▸ Short task 1
Please reproduce the listing from the line with "family: Melastomataceae" to the line with "locality: Zaire, Crete", swapping "collection date" for "date collected" and leaving everything else unchanged.

▸ Selected excerpt
↓↓↓
# which rom to choose....



## 89mclarenstang (Mar 24, 2012)

decided to retire my droidx and got a s3 for my wife to use instead.... i would like to wipe and use the droidx on wifi as an audio/video player. im running 605 stock and rooted with cwm installed. do any of the ics roms work with video streaming apps like plex/hbo go type apps? also i would use it in the car and tether it to my gnex so i woant to make sure that would work....i would also like to use it as a wifi phone using google voice with the grooveip app.
are there any roms that do all these things? i dont need anything fancy with regards to customizations...just need something clean and quick that work with the above type apps.
thanks


----------



## Dhhansen (Apr 28, 2012)

89mclarenstang said:


> decided to retire my droidx and got a s3 for my wife to use instead.... i would like to wipe and use the droidx on wifi as an audio/video player. im running 605 stock and rooted with cwm installed. do any of the ics roms work with video streaming apps like plex/hbo go type apps? also i would use it in the car and tether it to my gnex so i woant to make sure that would work....i would also like to use it as a wifi phone using google voice with the grooveip app.
> are there any roms that do all these things? i dont need anything fancy with regards to customizations...just need something clean and quick that work with the above type apps.
↑↑↑
▸ Data supplied
↓↓↓
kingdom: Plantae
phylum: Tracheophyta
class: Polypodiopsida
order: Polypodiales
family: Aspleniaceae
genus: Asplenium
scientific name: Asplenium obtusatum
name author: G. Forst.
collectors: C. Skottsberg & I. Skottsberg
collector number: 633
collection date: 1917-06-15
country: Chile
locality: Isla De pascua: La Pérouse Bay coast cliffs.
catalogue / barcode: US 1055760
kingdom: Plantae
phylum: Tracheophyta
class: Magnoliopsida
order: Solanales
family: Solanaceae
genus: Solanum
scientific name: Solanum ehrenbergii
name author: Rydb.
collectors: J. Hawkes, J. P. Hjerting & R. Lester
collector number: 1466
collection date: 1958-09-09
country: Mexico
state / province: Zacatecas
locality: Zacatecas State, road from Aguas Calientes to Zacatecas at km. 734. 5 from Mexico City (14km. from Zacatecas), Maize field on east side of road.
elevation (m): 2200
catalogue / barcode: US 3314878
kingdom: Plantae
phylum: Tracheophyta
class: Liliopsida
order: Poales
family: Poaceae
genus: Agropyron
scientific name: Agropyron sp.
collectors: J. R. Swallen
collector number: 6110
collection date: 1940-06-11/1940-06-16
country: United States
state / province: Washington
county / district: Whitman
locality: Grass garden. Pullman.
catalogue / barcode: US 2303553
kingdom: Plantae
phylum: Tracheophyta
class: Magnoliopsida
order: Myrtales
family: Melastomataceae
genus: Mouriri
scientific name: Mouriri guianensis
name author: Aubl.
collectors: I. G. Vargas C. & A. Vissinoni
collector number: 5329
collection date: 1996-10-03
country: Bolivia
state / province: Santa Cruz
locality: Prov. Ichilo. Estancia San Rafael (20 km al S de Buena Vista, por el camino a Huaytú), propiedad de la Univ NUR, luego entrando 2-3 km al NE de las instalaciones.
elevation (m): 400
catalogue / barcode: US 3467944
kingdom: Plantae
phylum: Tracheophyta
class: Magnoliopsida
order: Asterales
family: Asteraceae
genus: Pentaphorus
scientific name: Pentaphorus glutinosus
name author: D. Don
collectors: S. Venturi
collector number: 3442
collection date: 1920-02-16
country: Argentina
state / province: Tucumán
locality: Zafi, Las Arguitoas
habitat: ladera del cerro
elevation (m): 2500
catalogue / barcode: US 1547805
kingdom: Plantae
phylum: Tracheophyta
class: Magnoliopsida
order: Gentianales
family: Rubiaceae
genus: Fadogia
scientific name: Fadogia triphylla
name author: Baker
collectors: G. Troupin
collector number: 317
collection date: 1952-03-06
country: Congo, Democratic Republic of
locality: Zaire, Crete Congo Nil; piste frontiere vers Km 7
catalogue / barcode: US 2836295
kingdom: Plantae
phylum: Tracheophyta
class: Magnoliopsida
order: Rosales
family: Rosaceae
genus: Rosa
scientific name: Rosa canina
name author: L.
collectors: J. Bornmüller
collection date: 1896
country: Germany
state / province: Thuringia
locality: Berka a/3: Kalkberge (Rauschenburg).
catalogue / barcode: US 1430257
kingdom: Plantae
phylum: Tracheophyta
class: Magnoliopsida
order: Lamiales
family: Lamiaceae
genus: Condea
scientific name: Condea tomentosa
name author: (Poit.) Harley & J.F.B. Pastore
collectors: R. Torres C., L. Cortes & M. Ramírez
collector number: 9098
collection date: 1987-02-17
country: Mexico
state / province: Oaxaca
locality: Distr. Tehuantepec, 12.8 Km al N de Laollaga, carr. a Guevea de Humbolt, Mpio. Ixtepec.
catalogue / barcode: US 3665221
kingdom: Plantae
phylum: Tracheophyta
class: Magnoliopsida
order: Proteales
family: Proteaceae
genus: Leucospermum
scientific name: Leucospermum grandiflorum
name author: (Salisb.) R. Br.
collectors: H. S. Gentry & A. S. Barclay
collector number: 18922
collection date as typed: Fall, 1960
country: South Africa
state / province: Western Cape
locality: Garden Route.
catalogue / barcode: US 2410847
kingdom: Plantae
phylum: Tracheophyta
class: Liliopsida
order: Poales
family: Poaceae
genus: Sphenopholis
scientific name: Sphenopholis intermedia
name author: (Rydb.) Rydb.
↑↑↑
▸ Short task 2
Answer these about the forum thread on choosing a ROM:
(a) Which device does the first poster plan to retire?
(b) Which app does the poster want to use with Google Voice to make the device a wifi phone?
(c) What does the poster say they don't need?

▸ Complete output 1
family: Melastomataceae
genus: Mouriri
scientific name: Mouriri guianensis
name author: Aubl.
collectors: I. G. Vargas C. & A. Vissinoni
collector number: 5329
date collected: 1996-10-03
country: Bolivia
state / province: Santa Cruz
locality: Prov. Ichilo. Estancia San Rafael (20 km al S de Buena Vista, por el camino a Huaytú), propiedad de la Univ NUR, luego entrando 2-3 km al NE de las instalaciones.
elevation (m): 400
catalogue / barcode: US 3467944
kingdom: Plantae
phylum: Tracheophyta
class: Magnoliopsida
order: Asterales
family: Asteraceae
genus: Pentaphorus
scientific name: Pentaphorus glutinosus
name author: D. Don
collectors: S. Venturi
collector number: 3442
date collected: 1920-02-16
country: Argentina
state / province: Tucumán
locality: Zafi, Las Arguitoas
habitat: ladera del cerro
elevation (m): 2500
catalogue / barcode: US 1547805
kingdom: Plantae
phylum: Tracheophyta
class: Magnoliopsida
order: Gentianales
family: Rubiaceae
genus: Fadogia
scientific name: Fadogia triphylla
name author: Baker
collectors: G. Troupin
collector number: 317
date collected: 1952-03-06
country: Congo, Democratic Republic of
locality: Zaire, Crete Congo Nil; piste frontiere vers Km 7

▸ Complete output 2
(a) The droidx.
(b) The grooveip app.
(c) Anything fancy with regards to customizations.